ノンプログラミング開発環境がIoTのエッジとクラウドの相克を解消する:MONOist 2018年展望(3/3 ページ)
IoT活用を進めていく上で大きな課題になるのが、IoTデバイスなどのエッジ側とクラウド側の間に存在するソフトウェア開発環境の違いだ。この相克を解消するノンプログラミング開発環境に注目が集まっている。
AI開発もノンプログラミングで
IoTだけでなく、AIの開発でもノンプログラミング開発環境が注目を集めている。AI関連で注目を集めている機械学習や深層学習は、オープンソースで公開されている「Caffe」「TensorFlow」「Chainer」などを用いて行うことになるが、その際にはPythonなどのソフトウェア開発言語の知識が必要になる。もちろん、フレームワークに入力するデータの取り扱いに関する知見も必要だ。

▶ [演習問題]
1. ノンプログラミング開発環境に関する本文で、オープンソースで公開されているものとして挙げられている三つの名称を答えてください。
2. 本文のうち「IoTだけでなく」で始まる段落を、主要な事実を保ったまま箇条書きにまとめてください。
3. ノンプログラミング開発環境に関する本文を、最後の文の後から続けて書いてください。

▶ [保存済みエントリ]

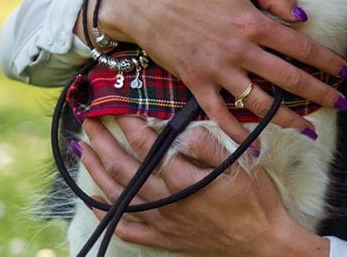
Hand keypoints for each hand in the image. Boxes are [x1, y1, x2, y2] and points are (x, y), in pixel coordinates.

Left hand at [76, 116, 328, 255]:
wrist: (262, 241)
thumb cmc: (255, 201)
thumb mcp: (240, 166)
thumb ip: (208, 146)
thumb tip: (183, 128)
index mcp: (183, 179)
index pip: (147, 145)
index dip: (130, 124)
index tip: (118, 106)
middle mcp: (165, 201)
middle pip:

--

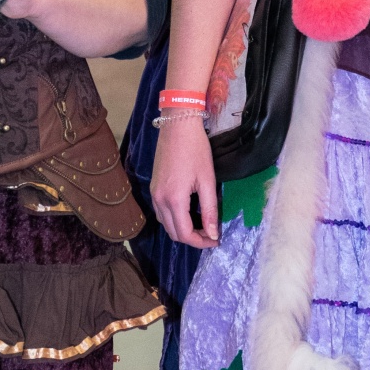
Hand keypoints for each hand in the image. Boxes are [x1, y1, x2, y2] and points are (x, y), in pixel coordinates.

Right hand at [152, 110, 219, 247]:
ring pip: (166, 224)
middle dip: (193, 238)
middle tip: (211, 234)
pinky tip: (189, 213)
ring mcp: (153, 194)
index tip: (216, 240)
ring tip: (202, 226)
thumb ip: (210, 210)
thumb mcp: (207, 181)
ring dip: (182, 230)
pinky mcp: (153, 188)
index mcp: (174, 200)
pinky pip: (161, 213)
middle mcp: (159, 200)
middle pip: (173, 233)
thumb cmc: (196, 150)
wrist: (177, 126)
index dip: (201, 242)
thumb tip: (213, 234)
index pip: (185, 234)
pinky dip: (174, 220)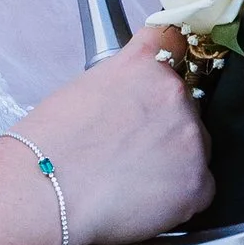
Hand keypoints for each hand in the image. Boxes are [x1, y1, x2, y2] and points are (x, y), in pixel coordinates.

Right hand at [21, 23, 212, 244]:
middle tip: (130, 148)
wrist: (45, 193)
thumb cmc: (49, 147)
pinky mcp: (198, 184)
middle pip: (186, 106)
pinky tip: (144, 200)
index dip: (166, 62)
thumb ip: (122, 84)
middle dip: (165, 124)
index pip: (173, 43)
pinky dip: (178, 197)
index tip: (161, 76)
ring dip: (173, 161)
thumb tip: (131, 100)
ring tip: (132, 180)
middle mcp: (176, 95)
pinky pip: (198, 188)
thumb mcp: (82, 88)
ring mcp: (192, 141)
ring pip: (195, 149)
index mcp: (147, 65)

==

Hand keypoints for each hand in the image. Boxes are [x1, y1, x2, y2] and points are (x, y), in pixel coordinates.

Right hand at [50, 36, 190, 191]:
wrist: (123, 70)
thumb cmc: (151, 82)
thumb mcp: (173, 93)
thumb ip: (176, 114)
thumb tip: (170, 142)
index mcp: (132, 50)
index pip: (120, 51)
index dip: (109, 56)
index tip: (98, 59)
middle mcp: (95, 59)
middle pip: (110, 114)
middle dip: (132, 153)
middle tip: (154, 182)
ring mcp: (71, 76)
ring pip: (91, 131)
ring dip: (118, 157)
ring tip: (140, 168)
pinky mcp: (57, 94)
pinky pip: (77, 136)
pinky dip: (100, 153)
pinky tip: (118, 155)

▶ [解答]
1. 「Caffe」「TensorFlow」「Chainer」です。

2.
・ノンプログラミング開発環境は、IoTだけでなくAIの開発でも注目を集めている。
・AI関連で注目される機械学習や深層学習は、オープンソースで公開されている「Caffe」「TensorFlow」「Chainer」などを用いて行う。
・その際には、Pythonなどのソフトウェア開発言語の知識が必要になる。
・フレームワークに入力するデータの取り扱いに関する知見も必要である。

3.
IoTデバイスにAIを搭載したい組み込みソフトの技術者が、いきなりこうした知見を身に付けることはできない。そこで、その役割をノンプログラミング開発環境が担ってくれれば開発スピードを高められる。
AI関連のノンプログラミング開発環境では「DataRobot」が注目を集めている。データを入力するだけで、そのデータに最適な機械学習のモデルを得ることができるソフトウェアだ(関連記事:「AIの民主化」掲げる米国ベンチャーが日本進出、機械学習の結果も説明可能に)。
ソニーは2017年6月に深層学習ソフトウェア「Neural Network Libraries」を発表しているが、Pythonでのコーディングが前提となるNeural Network LibrariesをGUIによりノンプログラミングで手軽に利用できる統合開発環境「Neural Network Console」も同年8月に発表している(関連記事:ソニーの深層学習はIoTデバイスの開発に最適、ノンプログラミング開発環境も提供)。
これらの他、電通国際情報サービス(ISID)が販売している機械学習ソフトウェア「simMachines」もノンプログラミング開発環境だ。